> Prompt:
Every record must come back unchanged, apart from the pictures, which are dropped.

> Material provided:
BEGIN

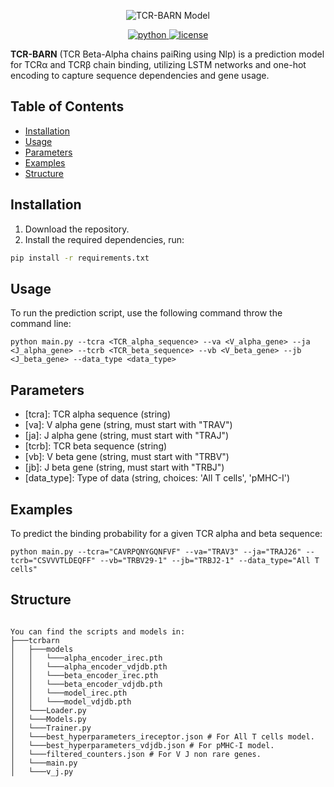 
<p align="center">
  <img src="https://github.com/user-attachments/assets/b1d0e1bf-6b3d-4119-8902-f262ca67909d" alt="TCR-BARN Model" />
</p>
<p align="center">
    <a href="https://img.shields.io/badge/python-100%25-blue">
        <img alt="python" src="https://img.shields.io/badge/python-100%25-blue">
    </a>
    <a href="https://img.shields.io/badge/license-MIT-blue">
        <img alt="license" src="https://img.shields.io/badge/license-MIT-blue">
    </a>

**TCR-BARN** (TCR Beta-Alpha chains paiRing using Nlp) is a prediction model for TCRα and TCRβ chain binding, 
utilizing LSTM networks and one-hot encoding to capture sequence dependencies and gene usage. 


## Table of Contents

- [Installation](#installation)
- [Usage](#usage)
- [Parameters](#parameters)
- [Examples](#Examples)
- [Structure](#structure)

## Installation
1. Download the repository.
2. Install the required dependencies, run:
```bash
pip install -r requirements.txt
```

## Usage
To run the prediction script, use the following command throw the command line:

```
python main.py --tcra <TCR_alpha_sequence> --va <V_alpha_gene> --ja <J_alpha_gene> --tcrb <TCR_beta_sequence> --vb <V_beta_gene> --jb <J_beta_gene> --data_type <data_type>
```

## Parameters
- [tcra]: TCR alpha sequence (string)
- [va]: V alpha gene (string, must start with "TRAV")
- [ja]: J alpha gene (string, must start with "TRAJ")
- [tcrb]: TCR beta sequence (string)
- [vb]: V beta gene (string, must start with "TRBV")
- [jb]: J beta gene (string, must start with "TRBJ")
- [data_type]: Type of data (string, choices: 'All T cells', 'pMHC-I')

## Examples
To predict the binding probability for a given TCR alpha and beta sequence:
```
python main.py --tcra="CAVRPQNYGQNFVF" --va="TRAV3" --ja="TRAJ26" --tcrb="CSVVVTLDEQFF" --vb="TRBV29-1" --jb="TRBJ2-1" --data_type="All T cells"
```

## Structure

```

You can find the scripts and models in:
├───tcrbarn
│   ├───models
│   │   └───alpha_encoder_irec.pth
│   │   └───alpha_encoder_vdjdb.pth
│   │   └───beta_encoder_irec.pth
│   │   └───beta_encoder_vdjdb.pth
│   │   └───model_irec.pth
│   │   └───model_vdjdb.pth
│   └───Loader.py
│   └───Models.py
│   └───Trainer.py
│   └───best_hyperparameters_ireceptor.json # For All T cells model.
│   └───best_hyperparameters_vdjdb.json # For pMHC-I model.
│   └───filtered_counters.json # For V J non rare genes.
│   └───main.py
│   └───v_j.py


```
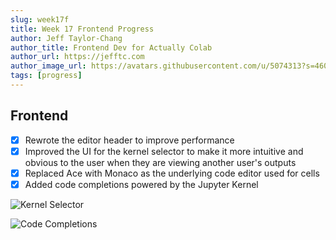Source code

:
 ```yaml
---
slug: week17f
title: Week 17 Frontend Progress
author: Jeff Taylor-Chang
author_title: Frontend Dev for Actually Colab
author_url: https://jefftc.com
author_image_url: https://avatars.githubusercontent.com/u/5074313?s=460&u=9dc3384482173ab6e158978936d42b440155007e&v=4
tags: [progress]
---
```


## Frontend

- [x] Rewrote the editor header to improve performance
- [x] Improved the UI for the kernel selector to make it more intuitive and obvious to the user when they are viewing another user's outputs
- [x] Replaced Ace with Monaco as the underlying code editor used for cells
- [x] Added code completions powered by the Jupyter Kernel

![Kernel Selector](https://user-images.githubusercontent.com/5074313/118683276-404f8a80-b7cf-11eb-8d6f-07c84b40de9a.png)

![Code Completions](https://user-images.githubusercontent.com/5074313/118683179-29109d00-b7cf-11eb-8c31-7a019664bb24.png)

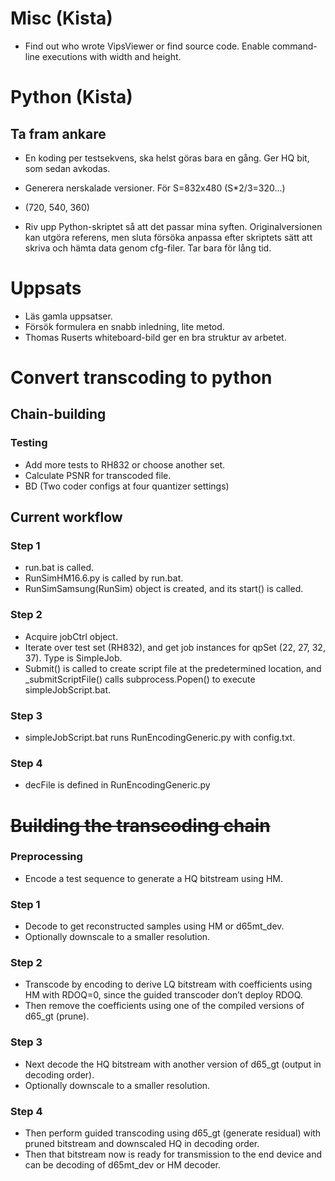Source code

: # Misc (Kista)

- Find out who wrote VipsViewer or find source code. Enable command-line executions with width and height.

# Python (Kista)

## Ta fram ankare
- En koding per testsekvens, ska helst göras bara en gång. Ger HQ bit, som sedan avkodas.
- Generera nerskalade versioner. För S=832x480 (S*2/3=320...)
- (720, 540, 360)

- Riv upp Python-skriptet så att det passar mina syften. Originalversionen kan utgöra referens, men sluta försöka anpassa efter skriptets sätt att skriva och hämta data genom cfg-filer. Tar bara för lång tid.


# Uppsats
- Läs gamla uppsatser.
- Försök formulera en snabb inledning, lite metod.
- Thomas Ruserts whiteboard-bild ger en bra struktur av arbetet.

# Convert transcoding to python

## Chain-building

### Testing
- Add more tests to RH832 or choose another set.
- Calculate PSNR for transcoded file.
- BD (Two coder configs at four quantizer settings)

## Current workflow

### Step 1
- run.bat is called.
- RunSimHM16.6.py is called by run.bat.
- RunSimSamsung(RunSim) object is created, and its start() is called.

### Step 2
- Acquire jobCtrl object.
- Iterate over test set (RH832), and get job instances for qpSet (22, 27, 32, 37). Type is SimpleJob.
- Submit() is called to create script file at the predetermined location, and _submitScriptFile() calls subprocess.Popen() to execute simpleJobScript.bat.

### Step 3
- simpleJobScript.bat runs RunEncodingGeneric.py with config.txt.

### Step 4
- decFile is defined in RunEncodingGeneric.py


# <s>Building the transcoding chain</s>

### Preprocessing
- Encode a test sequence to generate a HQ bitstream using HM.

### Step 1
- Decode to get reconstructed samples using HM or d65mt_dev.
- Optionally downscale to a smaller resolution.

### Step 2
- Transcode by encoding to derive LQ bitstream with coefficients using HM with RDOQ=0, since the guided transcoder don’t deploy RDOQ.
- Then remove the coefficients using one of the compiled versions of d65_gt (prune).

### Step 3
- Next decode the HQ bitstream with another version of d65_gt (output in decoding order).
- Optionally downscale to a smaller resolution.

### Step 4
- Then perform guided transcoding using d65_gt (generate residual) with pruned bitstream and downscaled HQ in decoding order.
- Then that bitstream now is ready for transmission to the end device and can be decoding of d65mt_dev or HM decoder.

END

> Your response:
<p align="center">
  <img src="https://github.com/user-attachments/assets/b1d0e1bf-6b3d-4119-8902-f262ca67909d" alt="TCR-BARN Model" />
</p>
<p align="center">
    <a href="https://img.shields.io/badge/python-100%25-blue">
        <img alt="python" src="https://img.shields.io/badge/python-100%25-blue">
    </a>
    <a href="https://img.shields.io/badge/license-MIT-blue">
        <img alt="license" src="https://img.shields.io/badge/license-MIT-blue">
    </a>

**TCR-BARN** (TCR Beta-Alpha chains paiRing using Nlp) is a prediction model for TCRα and TCRβ chain binding, 
utilizing LSTM networks and one-hot encoding to capture sequence dependencies and gene usage. 


## Table of Contents

- [Installation](#installation)
- [Usage](#usage)
- [Parameters](#parameters)
- [Examples](#Examples)
- [Structure](#structure)

## Installation
1. Download the repository.
2. Install the required dependencies, run:
```bash
pip install -r requirements.txt
```

## Usage
To run the prediction script, use the following command throw the command line:

```
python main.py --tcra <TCR_alpha_sequence> --va <V_alpha_gene> --ja <J_alpha_gene> --tcrb <TCR_beta_sequence> --vb <V_beta_gene> --jb <J_beta_gene> --data_type <data_type>
```

## Parameters
- [tcra]: TCR alpha sequence (string)
- [va]: V alpha gene (string, must start with "TRAV")
- [ja]: J alpha gene (string, must start with "TRAJ")
- [tcrb]: TCR beta sequence (string)
- [vb]: V beta gene (string, must start with "TRBV")
- [jb]: J beta gene (string, must start with "TRBJ")
- [data_type]: Type of data (string, choices: 'All T cells', 'pMHC-I')

## Examples
To predict the binding probability for a given TCR alpha and beta sequence:
```
python main.py --tcra="CAVRPQNYGQNFVF" --va="TRAV3" --ja="TRAJ26" --tcrb="CSVVVTLDEQFF" --vb="TRBV29-1" --jb="TRBJ2-1" --data_type="All T cells"
```

## Structure

```

You can find the scripts and models in:
├───tcrbarn
│   ├───models
│   │   └───alpha_encoder_irec.pth
│   │   └───alpha_encoder_vdjdb.pth
│   │   └───beta_encoder_irec.pth
│   │   └───beta_encoder_vdjdb.pth
│   │   └───model_irec.pth
│   │   └───model_vdjdb.pth
│   └───Loader.py
│   └───Models.py
│   └───Trainer.py
│   └───best_hyperparameters_ireceptor.json # For All T cells model.
│   └───best_hyperparameters_vdjdb.json # For pMHC-I model.
│   └───filtered_counters.json # For V J non rare genes.
│   └───main.py
│   └───v_j.py


```
Source code

:
 ```yaml
---
slug: week17f
title: Week 17 Frontend Progress
author: Jeff Taylor-Chang
author_title: Frontend Dev for Actually Colab
author_url: https://jefftc.com
author_image_url: https://avatars.githubusercontent.com/u/5074313?s=460&u=9dc3384482173ab6e158978936d42b440155007e&v=4
tags: [progress]
---
```


## Frontend

- [x] Rewrote the editor header to improve performance
- [x] Improved the UI for the kernel selector to make it more intuitive and obvious to the user when they are viewing another user's outputs
- [x] Replaced Ace with Monaco as the underlying code editor used for cells
- [x] Added code completions powered by the Jupyter Kernel

![Kernel Selector](https://user-images.githubusercontent.com/5074313/118683276-404f8a80-b7cf-11eb-8d6f-07c84b40de9a.png)

![Code Completions](https://user-images.githubusercontent.com/5074313/118683179-29109d00-b7cf-11eb-8c31-7a019664bb24.png)

Source code

: # Misc (Kista)

- Find out who wrote VipsViewer or find source code. Enable command-line executions with width and height.

# Python (Kista)

## Ta fram ankare
- En koding per testsekvens, ska helst göras bara en gång. Ger HQ bit, som sedan avkodas.
- Generera nerskalade versioner. För S=832x480 (S*2/3=320...)
- (720, 540, 360)

- Riv upp Python-skriptet så att det passar mina syften. Originalversionen kan utgöra referens, men sluta försöka anpassa efter skriptets sätt att skriva och hämta data genom cfg-filer. Tar bara för lång tid.


# Uppsats
- Läs gamla uppsatser.
- Försök formulera en snabb inledning, lite metod.
- Thomas Ruserts whiteboard-bild ger en bra struktur av arbetet.

# Convert transcoding to python

## Chain-building

### Testing
- Add more tests to RH832 or choose another set.
- Calculate PSNR for transcoded file.
- BD (Two coder configs at four quantizer settings)

## Current workflow

### Step 1
- run.bat is called.
- RunSimHM16.6.py is called by run.bat.
- RunSimSamsung(RunSim) object is created, and its start() is called.

### Step 2
- Acquire jobCtrl object.
- Iterate over test set (RH832), and get job instances for qpSet (22, 27, 32, 37). Type is SimpleJob.
- Submit() is called to create script file at the predetermined location, and _submitScriptFile() calls subprocess.Popen() to execute simpleJobScript.bat.

### Step 3
- simpleJobScript.bat runs RunEncodingGeneric.py with config.txt.

### Step 4
- decFile is defined in RunEncodingGeneric.py


# <s>Building the transcoding chain</s>

### Preprocessing
- Encode a test sequence to generate a HQ bitstream using HM.

### Step 1
- Decode to get reconstructed samples using HM or d65mt_dev.
- Optionally downscale to a smaller resolution.

### Step 2
- Transcode by encoding to derive LQ bitstream with coefficients using HM with RDOQ=0, since the guided transcoder don’t deploy RDOQ.
- Then remove the coefficients using one of the compiled versions of d65_gt (prune).

### Step 3
- Next decode the HQ bitstream with another version of d65_gt (output in decoding order).
- Optionally downscale to a smaller resolution.

### Step 4
- Then perform guided transcoding using d65_gt (generate residual) with pruned bitstream and downscaled HQ in decoding order.
- Then that bitstream now is ready for transmission to the end device and can be decoding of d65mt_dev or HM decoder.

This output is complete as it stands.